I was studying for some quizzes when a wild question apperas. It goes like this:
A particle travels in a straight line with a constant acceleration of 3 meters per second per second. If the velocity of the particle is
10 meters per second at the time 2 seconds, how far does the particle travel during time interval when its velocity increases from 4 meters per
second to 10 meters per second?
My work
The given was acceleration $a$ of 3 meters per second per second and the velocity of the particle is 10 meters per second at the time 2 seconds.
With that in mind, I get the integral of $a$ to get the velocity $v$.
$$v = \int a = \int\frac{dv}{dt} = \int 3 = 3t + C$$
Since the velocity of the particle is 10 meters per second at the time 2 seconds, we can now get the value of $C$:
$$ v = 3t + C$$
$$(10) = 3(2) + C$$
$$C = 4$$
So…the equation of velocity is $v = 3t + 4$
The distance $s$ travelled is the integral of speed $v$, so….

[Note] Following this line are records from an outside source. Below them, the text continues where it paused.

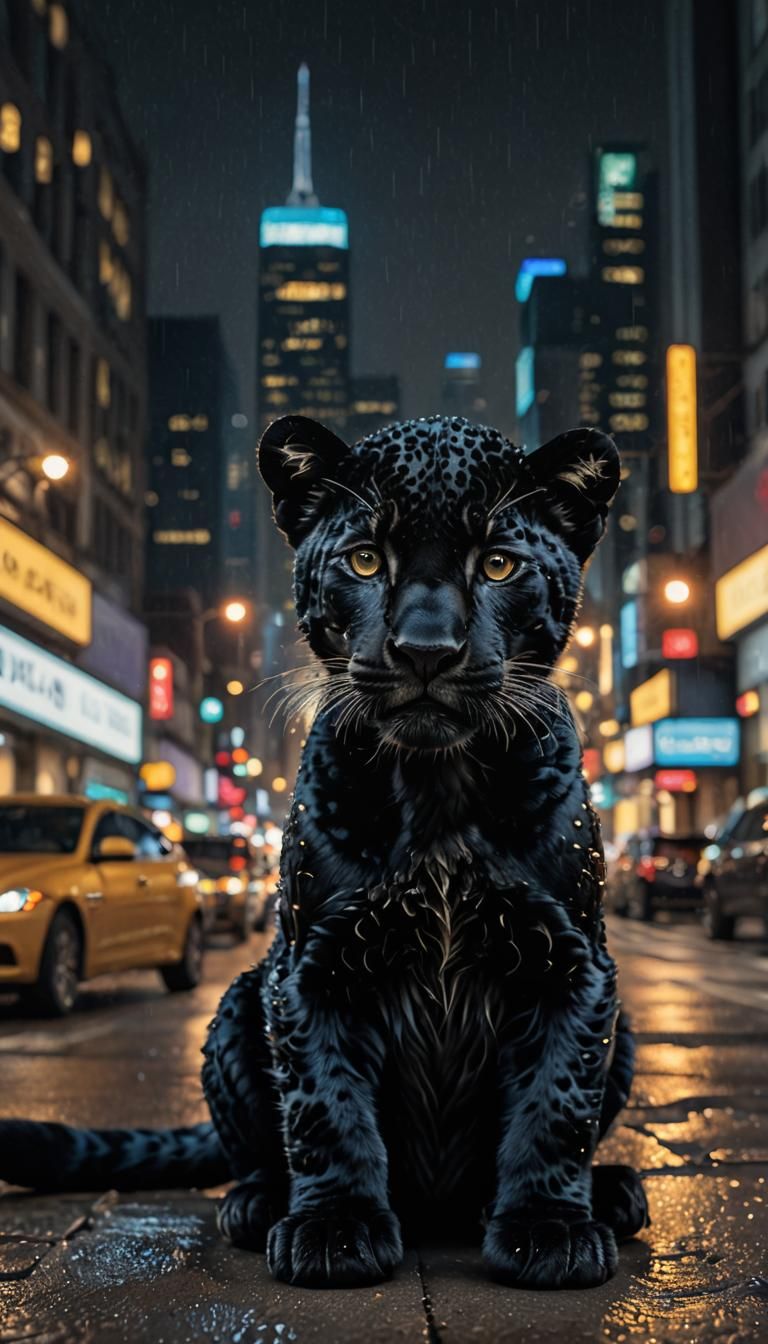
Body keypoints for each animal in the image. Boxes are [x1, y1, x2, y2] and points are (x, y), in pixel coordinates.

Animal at [0, 413, 648, 1290]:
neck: (436, 790)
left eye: (499, 563)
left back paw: (610, 1195)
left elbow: (558, 1105)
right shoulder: (313, 968)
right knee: (256, 1148)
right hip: (238, 1001)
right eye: (365, 559)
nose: (425, 648)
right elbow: (323, 1107)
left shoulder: (573, 965)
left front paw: (548, 1229)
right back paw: (256, 1204)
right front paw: (337, 1230)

$$s = \int \frac{ds}{dt} = \int v = \int 3t + 4 = \frac{3t^2}{2} + 4t + C $$
Now this is my problem…..there is another given that when its velocity increses from 4 meters per second to 10 meters per second, and asking what might be the distance travelled while this acceleration happened.

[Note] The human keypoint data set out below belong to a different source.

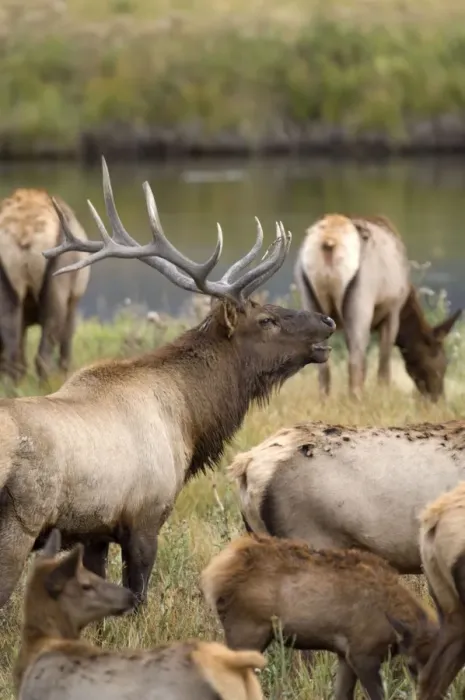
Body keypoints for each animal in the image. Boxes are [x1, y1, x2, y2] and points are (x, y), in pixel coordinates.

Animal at [0, 187, 90, 381]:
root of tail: (24, 234)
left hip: (8, 290)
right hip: (58, 287)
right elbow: (65, 355)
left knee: (13, 360)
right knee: (43, 358)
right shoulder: (73, 303)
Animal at [201, 533, 439, 700]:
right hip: (247, 629)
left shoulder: (345, 654)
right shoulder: (363, 652)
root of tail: (214, 574)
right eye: (411, 666)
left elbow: (342, 694)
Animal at [294, 213, 461, 399]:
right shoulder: (393, 311)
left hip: (309, 297)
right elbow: (384, 364)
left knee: (323, 366)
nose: (438, 397)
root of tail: (329, 242)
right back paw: (357, 399)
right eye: (443, 362)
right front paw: (384, 397)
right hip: (361, 301)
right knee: (356, 360)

With the equation I got now $\left( \frac{3t^2}{2} + 4t + C\right) $, I don't think I could proceed because of this additional information.
How do you answer the above question?
Best Answer
$v=v_0+at$ since when $t=2$s we have $v=10$m/s then $v_0=4$m/s
So it took $2$s to increase from $4$m/s to $10$m/s
According to the formula
$s=\dfrac{1}{2}at^2+v_0t$
we plug the data and get
$s=14$m
Hope this helps